While reading the novel, I couldn’t help but think about how shocking the movie scenes must be. The multi-angle narration technique makes people know from the beginning that this story will lead to an irreversible ending of destruction, but the delicate psychological description makes people unable to help but follow Carrie, who has been depressed and bullied for many years, to hope for the moment before the explosion. A brief moment of anxious yet sweet tranquility.
The word “blood” throughout the text has multiple symbolic meanings.
The opening chapter shows Carrie having menstruation without knowing it, and all her female classmates watch and laugh at her menstrual blood flowing out in the shower room. That was the first time she realized her own changes and power — in her mother’s view, it was an evil lust, an uncontrolled devil, and an existence that offended the holiness of God. This was not the first time that Carrie rebelled against her mother. In the process, she gradually realized that she had the ability to “telekinesis” and could control objects with her thoughts. I have written several times about my mother’s hysteria and almost crazy religious beliefs, which always seem to be accompanied by the presence of “blood” — the blood that soaked the sheets during childbirth, the blood that scratched my cheeks in anger, the paintings of the crucifixion of Jesus on the wall… ….

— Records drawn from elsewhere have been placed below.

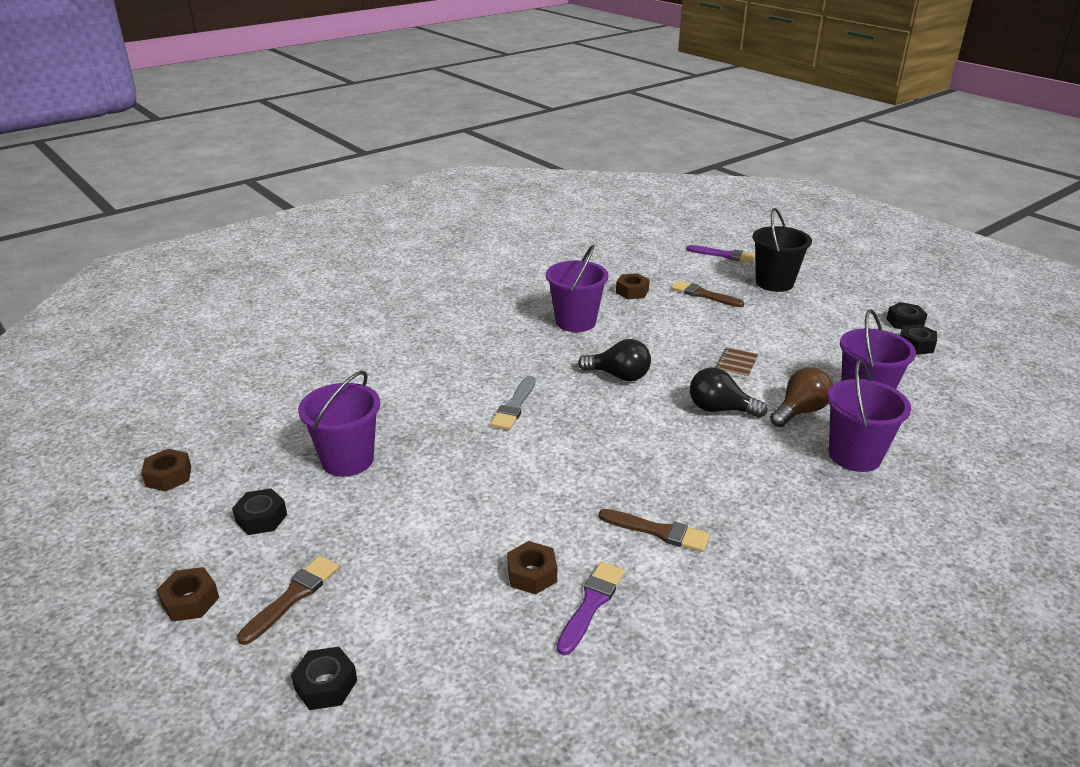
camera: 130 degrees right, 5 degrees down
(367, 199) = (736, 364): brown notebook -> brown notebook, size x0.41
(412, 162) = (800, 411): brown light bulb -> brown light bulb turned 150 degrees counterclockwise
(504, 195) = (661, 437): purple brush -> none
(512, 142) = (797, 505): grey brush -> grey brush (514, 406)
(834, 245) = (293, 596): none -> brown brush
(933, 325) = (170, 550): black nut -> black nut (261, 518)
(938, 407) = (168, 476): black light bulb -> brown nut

Carrie and Tommy were elected queen and king at the dance. She almost thought that the disturbing pranks she predicted would not happen to her again. She almost felt that the boundaries between her and other classmates were gradually getting closer. Melted, she was even able to chat and laugh with people at this dreamy campus spring dance. But the moment still came. The pig’s blood splashed all over her and Tommy, and Tommy might have died on the spot, or he might have just been knocked unconscious — in any case, he died.

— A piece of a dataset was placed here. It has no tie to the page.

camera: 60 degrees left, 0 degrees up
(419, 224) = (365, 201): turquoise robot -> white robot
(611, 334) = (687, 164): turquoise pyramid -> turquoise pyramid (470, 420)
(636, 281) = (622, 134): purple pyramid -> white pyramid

Jeers rippled through the gym. Carrie felt the thick, warm pig blood flowing down her thighs. The shower room on the day of menarche appeared in her mind, and she turned on the fire hose to let them have a good wash — and turned on the stage power — letting the current swim around like a poisonous snake with a metallic luster and lick the chaos. The horrified classmates looked at their twisted and stiff bodies…

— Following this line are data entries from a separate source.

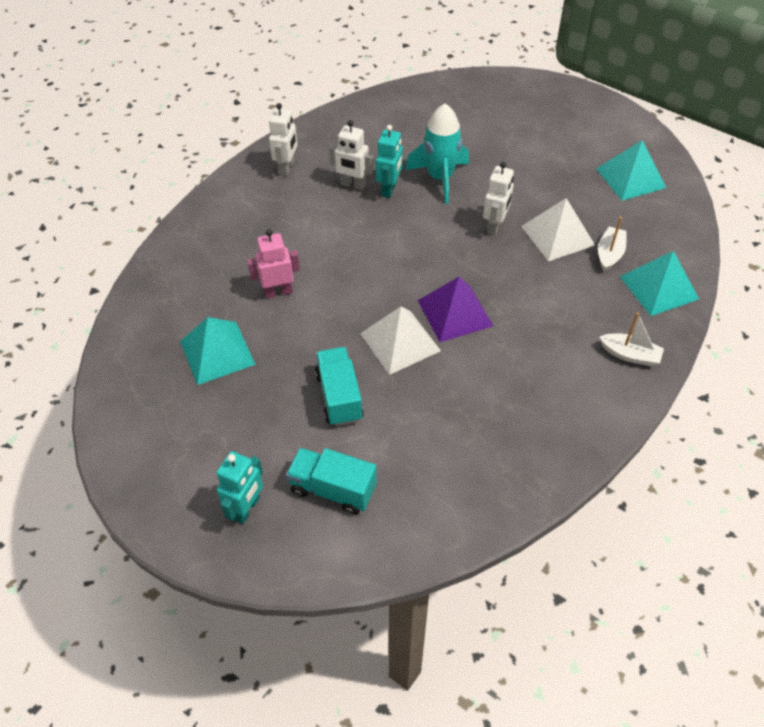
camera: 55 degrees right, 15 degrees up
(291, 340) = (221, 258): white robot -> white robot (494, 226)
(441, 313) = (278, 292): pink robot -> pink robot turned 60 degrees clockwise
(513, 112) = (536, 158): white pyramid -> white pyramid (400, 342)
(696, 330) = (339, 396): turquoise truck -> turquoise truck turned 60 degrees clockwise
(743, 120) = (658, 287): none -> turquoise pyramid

Oh, there was another fire… The fire razed the entire campus to the ground, causing explosions in gas stations and downtown areas one after another. Carrie was covered in blood. There was the pig’s blood that was poured out in the prank, and there was her own blood.
Before attending the dance, Carrie had another quarrel with her mother, and her mother scratched her face. But now, she wants to go home.
Go kill her.
She didn’t want to go back to the ordained life and live a long and difficult life in guilt and numbness. The mother also sharpened her knife in fear and twisted firm belief, waiting for Carrie’s arrival, and then destroying the witch. Mother was determined, just as she had been when Carrie was born and had her first menstrual period, only this time she was not wavering.
Carrie’s “telekinesis” ability awakened during menarche, exploded when her body was covered in sticky pig blood, and died with her life when she was lying on the ground covered in dried blood.
Stephen King is really a genius in psychological description. He actually grasped the subtle psychological changes of adolescent boys and girls so accurately. The complex and multifaceted nature of human nature, the struggle between the collective desire for evil and conscience, the suspicion of one’s own hypocritical face, the fear of being disgusted with the mediocre life in the future…except for the witch Carrie and her perverted mother, I The one who impressed me the most was Su, that kind-hearted girl. She survived, but she also paid a heavy price. She witnessed the demise of the monstrous rage that swept the world and was pierced by probing eyes, feeling shocked, hurt, and regretful.
The only dissatisfaction with the novel is that the strong translation accent makes the wonderful dialogues and subtle psychological changes less vivid. When I really can’t bear it anymore, I will mentally restore their conversations and mental activities, which makes it feel much more normal. But when it comes to describing the scene, I will forget the discomfort caused by the translation accent and be completely immersed in that world.
If you don’t break out in silence, you will perish in silence. Carrie, Carrie, I don’t know if you are lucky or unlucky to have such superpowers.